What you are asked to do. Find and copy each line of the records where the string "Puerto" shows up.

Data for analysis.
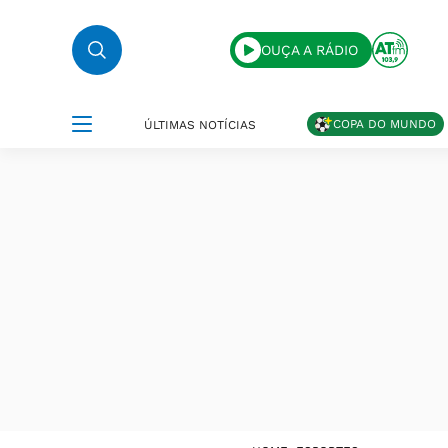
OUÇA A RÁDIO
COPA DO MUNDO
ÚLTIMAS NOTÍCIAS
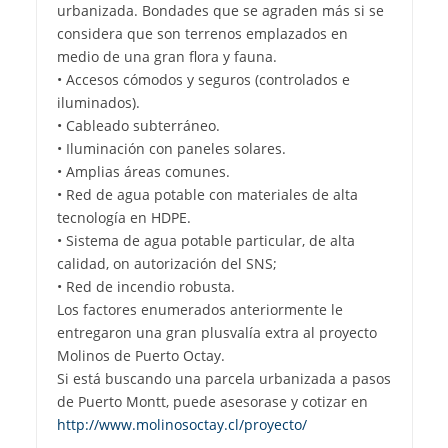
urbanizada. Bondades que se agraden más si se
considera que son terrenos emplazados en
medio de una gran flora y fauna.
• Accesos cómodos y seguros (controlados e
iluminados).
• Cableado subterráneo.
• Iluminación con paneles solares.
• Amplias áreas comunes.
• Red de agua potable con materiales de alta
tecnología en HDPE.
• Sistema de agua potable particular, de alta
calidad, on autorización del SNS;
• Red de incendio robusta.
Los factores enumerados anteriormente le
entregaron una gran plusvalía extra al proyecto
Molinos de Puerto Octay.
Si está buscando una parcela urbanizada a pasos
de Puerto Montt, puede asesorase y cotizar en
http://www.molinosoctay.cl/proyecto/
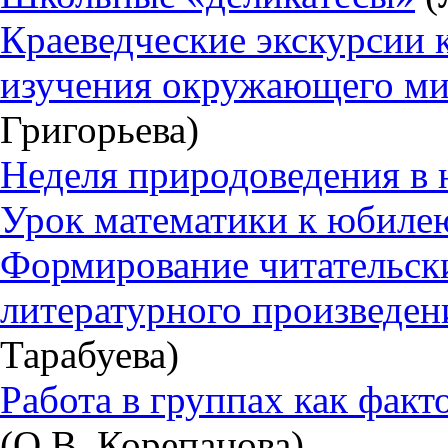
Краеведческие экскурсии 
изучения окружающего ми
Григорьева)
Неделя природоведения в 
Урок математики к юбиле
Формирование читательски
литературного произведен
Тарабуева)
Работа в группах как фак
(О.В. Корепанова)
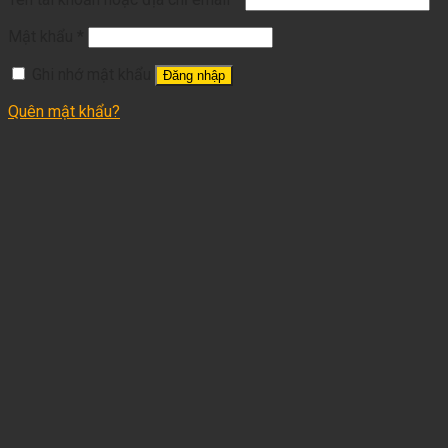
Mật khẩu
*
Ghi nhớ mật khẩu
Đăng nhập
Quên mật khẩu?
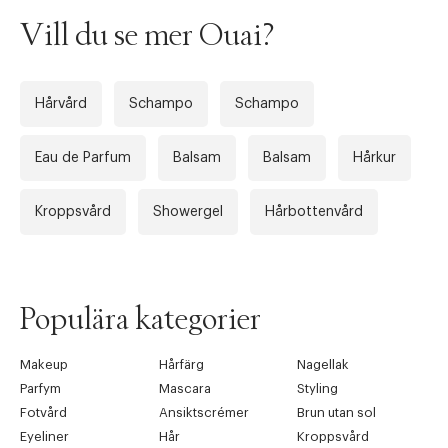
Vill du se mer Ouai?
Hårvård
Schampo
Schampo
Eau de Parfum
Balsam
Balsam
Hårkur
Kroppsvård
Showergel
Hårbottenvård
Populära kategorier
Makeup
Hårfärg
Nagellak
Parfym
Mascara
Styling
Fotvård
Ansiktscrémer
Brun utan sol
Eyeliner
Hår
Kroppsvård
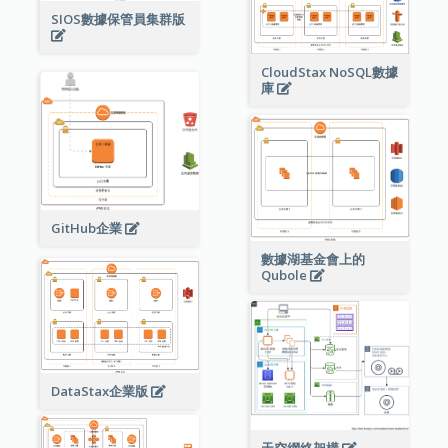
SIOS數據保管員集群版
CloudStax NoSQL數據
庫
GitHub企業
數據湖基金會上的
Qubole
DataStax企業版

Solution to this exercise.
Molinos de Puerto Octay.
de Puerto Montt, puede asesorase y cotizar en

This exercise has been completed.